Decomposition of Ozone by O(1D)

Abstract

Photometric measurements of ozone decomposition following flash photolysis of O₃—inert‐gas mixtures are interpreted in terms of the time‐dependent quantum yield. Decomposition occurs in time segments which contribute increments to the quantum yield that depend on temperature, pressure, and sample composition.
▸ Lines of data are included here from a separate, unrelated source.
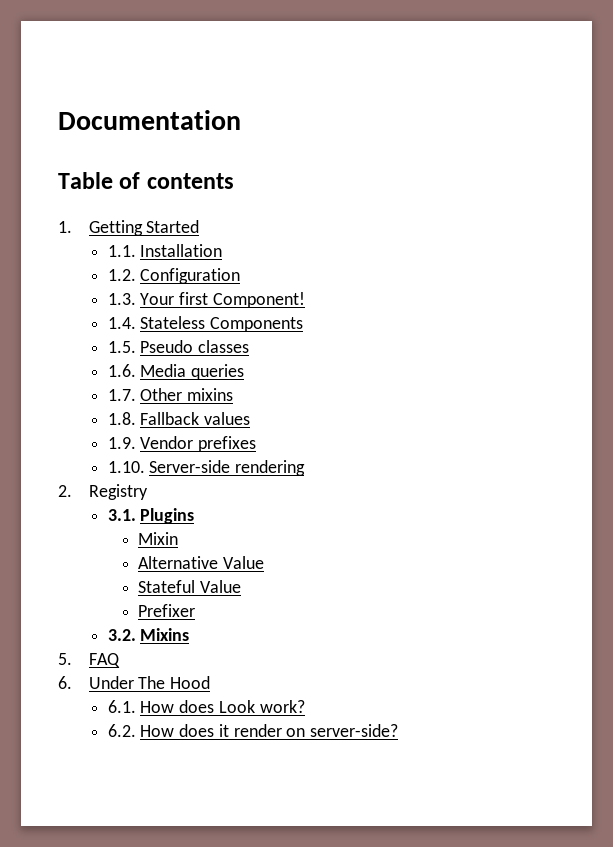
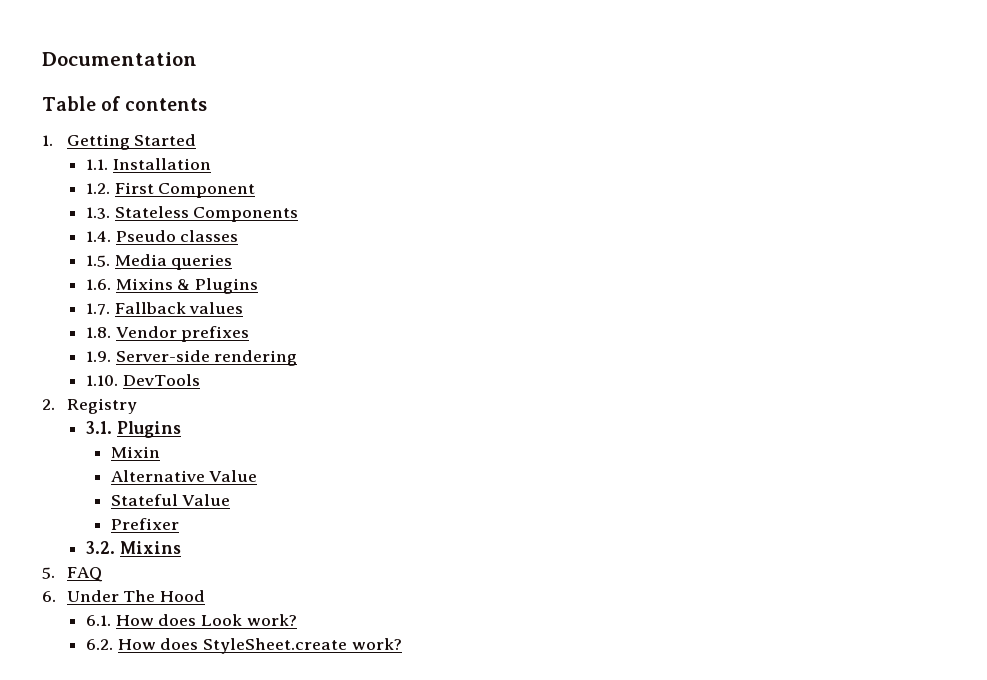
[140,268,241,284] Configuration -> [114,182,256,198] First Component
[140,292,305,308] [107,317,136,329] Your first Component! // 1.4. -> (110, 213) none
[107,341,136,353] 1.5. -> [85,231,111,242] 1.4.
[107,364,136,377] 1.6. -> [85,255,110,267] 1.5.
[107,388,234,401] [107,412,136,425] 1.7. Other mixins // 1.8. -> [85,278,259,294] [85,303,110,315] 1.6. Mixins & Plugins // 1.7.
[107,437,136,449] 1.9. -> [85,327,111,338] 1.8.
[107,461,145,473] 1.10. -> [85,351,111,362] 1.9.
(306, 468) none -> [85,374,200,386] // 1.10. DevTools
[218,724,399,737] it render on server-side? -> [203,638,402,654] StyleSheet.create work?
A major portion of the reaction $$\mathrm{O}{(}^1\mathrm{D)+}{\mathrm{O}}_3\text{→2}{\mathrm{O}}_2{\text{,\hspace{0.17em}\hspace{0.17em}k≥2.3×10}}^9\mathrm{liter}/\mathrm{mole}·\sec$$ is complete during the photolysis flash and has no temperature dependence in the range 205°—298°K. Processes which further enhance the quantum yield are much slower and depend on temperature, inert‐gas pressure, and composition in a way that has some correlation with the effectiveness of the gas in deactivating vibrationally excited O₂†. In N₂ a factor of 2 less O₃ is decomposed by the end of a flash than in He or Ar, indicating deactivation of the O(¹D) by N₂. The quantum yield is smaller in N₂ than in He or Ar but qualitatively similar in its pressure dependence. Some limitations in accounting for the results by an energy chain mechanism are discussed.